A confidencialidade se baseia na premissa de que determinadas informações não podem ser divulgadas ou compartilhadas indiscriminadamente, pois isso poderia causar prejuízos aos titulares dos dados ou às instituições detentoras das informações. Ao preservar a confidencialidade, garante-se a integridade, a segurança e a legitimidade no tratamento de dados. Essa obrigação se estende tanto a pessoas físicas quanto jurídicas e se aplica a múltiplos contextos, como relações contratuais, vínculos empregatícios, serviços prestados por profissionais liberais, relações médicas, financeiras e judiciais.
Do ponto de vista normativo, a confidencialidade de dados é protegida por uma série de normas legais e princípios constitucionais. A Constituição Federal brasileira estabelece, no artigo 5º, o direito à intimidade, vida privada, honra e imagem, estabelecendo que suas violações são passíveis de indenização. Com o advento da LGPD, esse direito à privacidade foi ainda mais reforçado. A lei impõe às empresas, organizações governamentais e demais agentes de tratamento de dados a responsabilidade de adotar medidas técnicas e administrativas aptas à proteção contra acessos não autorizados, situações acidentais ou ilícitas de destruição, perda, alteração ou vazamento de dados.
A confidencialidade é especialmente relevante no tratamento de dados sensíveis, como aqueles relativos à origem racial ou étnica, convicção religiosa, opinião política, filiação a sindicato, saúde, vida sexual e dados genéticos ou biométricos. O manuseio inadequado dessas informações pode causar discriminação, estigmatização ou danos à reputação das pessoas atingidas. Por isso, a legislação brasileira exige uma base legal específica e o princípio da necessidade, ou seja, o tratamento desses dados deve estar restrito ao mínimo necessário para a finalidade pretendida.
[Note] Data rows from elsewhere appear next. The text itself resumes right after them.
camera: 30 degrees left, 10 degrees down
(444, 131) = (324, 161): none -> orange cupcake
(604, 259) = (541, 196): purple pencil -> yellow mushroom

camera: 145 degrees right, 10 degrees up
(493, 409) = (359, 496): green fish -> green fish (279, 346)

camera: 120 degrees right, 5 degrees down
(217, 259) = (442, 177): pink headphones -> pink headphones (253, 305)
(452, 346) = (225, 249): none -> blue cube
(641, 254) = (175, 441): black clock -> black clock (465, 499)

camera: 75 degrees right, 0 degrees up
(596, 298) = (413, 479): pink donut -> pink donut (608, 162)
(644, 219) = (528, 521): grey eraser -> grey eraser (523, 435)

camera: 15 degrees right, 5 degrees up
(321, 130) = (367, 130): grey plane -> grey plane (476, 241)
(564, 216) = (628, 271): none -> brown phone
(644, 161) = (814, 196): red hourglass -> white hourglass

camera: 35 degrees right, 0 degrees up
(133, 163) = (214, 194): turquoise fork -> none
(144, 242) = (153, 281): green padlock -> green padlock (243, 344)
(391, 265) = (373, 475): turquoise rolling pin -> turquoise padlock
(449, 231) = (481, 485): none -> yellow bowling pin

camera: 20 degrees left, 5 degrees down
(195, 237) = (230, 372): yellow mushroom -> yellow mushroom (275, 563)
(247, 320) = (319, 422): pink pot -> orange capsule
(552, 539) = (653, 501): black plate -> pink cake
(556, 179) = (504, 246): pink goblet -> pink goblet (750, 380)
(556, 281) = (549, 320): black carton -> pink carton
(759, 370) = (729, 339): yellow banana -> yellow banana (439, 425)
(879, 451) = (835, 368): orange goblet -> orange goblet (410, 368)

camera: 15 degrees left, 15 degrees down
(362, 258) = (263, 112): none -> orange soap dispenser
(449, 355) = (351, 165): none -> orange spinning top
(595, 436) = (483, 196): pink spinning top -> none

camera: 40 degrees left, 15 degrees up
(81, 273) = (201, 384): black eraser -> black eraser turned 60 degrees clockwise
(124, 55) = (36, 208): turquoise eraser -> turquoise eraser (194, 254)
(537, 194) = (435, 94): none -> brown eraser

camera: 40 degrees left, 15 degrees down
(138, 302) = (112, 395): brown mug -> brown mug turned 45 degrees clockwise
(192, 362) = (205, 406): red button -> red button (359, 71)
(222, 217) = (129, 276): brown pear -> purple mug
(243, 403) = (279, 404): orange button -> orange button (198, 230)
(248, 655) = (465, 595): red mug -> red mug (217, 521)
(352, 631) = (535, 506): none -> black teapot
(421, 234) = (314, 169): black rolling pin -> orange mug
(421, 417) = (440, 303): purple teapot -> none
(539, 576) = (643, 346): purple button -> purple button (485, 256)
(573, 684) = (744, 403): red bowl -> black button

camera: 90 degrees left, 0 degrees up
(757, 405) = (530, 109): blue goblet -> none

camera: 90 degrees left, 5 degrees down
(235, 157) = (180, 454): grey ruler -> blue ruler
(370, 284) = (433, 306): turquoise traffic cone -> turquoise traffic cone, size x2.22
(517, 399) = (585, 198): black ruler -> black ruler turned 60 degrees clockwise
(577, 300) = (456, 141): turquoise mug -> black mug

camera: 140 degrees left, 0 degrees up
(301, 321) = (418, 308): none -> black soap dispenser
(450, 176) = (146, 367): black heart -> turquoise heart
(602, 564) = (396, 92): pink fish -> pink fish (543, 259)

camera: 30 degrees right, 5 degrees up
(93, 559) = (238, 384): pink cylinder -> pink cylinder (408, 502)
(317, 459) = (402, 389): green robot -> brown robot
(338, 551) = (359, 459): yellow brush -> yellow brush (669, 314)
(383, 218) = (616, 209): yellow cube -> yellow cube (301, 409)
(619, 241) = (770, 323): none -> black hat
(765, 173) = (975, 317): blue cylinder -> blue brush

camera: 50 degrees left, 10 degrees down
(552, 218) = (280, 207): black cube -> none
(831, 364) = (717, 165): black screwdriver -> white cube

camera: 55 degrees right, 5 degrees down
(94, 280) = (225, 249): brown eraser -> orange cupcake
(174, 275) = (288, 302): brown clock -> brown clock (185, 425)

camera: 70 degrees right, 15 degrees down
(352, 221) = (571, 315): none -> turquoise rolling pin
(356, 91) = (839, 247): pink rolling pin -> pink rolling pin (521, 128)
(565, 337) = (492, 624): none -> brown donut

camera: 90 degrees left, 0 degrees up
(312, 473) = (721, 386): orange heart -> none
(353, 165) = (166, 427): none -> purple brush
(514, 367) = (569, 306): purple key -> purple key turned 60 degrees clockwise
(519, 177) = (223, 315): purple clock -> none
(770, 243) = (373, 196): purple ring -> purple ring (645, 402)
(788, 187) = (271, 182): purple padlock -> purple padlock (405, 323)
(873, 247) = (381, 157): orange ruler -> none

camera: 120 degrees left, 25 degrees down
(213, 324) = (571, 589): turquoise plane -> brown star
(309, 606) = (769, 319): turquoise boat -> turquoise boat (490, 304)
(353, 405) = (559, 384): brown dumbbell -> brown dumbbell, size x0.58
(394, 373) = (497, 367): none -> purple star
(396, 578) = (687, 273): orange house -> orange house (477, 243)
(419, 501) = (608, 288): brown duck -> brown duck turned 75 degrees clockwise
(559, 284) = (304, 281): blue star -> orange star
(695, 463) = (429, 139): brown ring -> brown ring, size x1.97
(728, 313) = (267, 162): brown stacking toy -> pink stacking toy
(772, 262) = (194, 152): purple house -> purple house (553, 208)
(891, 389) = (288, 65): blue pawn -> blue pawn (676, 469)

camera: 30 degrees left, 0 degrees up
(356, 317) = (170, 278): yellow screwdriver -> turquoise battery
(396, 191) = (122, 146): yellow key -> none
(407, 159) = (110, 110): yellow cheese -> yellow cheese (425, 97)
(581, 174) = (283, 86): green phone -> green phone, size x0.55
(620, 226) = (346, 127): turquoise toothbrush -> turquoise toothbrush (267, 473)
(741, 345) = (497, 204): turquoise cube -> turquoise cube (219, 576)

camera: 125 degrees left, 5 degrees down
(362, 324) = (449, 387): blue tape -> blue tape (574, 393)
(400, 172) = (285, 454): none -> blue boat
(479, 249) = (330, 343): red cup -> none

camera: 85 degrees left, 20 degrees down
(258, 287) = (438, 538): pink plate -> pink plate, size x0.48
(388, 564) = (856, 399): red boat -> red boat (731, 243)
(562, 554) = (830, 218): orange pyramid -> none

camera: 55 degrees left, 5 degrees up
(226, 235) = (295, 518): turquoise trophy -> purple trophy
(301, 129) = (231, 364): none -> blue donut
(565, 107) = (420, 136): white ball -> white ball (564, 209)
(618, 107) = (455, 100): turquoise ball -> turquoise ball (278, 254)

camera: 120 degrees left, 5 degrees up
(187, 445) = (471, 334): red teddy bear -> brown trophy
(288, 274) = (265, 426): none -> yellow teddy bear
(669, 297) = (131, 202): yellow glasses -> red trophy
Além disso, os contratos costumam conter cláusulas de confidencialidade que impõem às partes envolvidas o dever de manter sigilo sobre determinadas informações trocadas ou acessadas no decorrer da relação contratual. O descumprimento dessas cláusulas pode ensejar sanções legais, como indenizações por danos materiais e morais. Em ambientes corporativos, políticas internas de segurança da informação também são ferramentas importantes na manutenção da confidencialidade de dados, através da implementação de treinamentos, controles de acesso, criptografia e auditorias internas.
No âmbito judicial, o dever de confidencialidade também se manifesta em temas como o sigilo bancário, fiscal, médico e telefônico, os quais só podem ser quebrados com autorização judicial em casos estritamente previstos em lei. Da mesma forma, profissionais como advogados, médicos, psicólogos e contadores possuem obrigação legal de confidencialidade, em respeito ao sigilo profissional, sob pena de responsabilização civil, administrativa e até criminal.
Portanto, a confidencialidade de dados é um instrumento jurídico e ético crucial na preservação da dignidade da pessoa humana, no fortalecimento de relações de confiança e na construção de um ambiente digital e institucional seguro. Respeitar a confidencialidade é mais do que cumprir uma obrigação legal, é adotar uma postura responsável que reconhece o valor intrínseco da privacidade e da segurança da informação.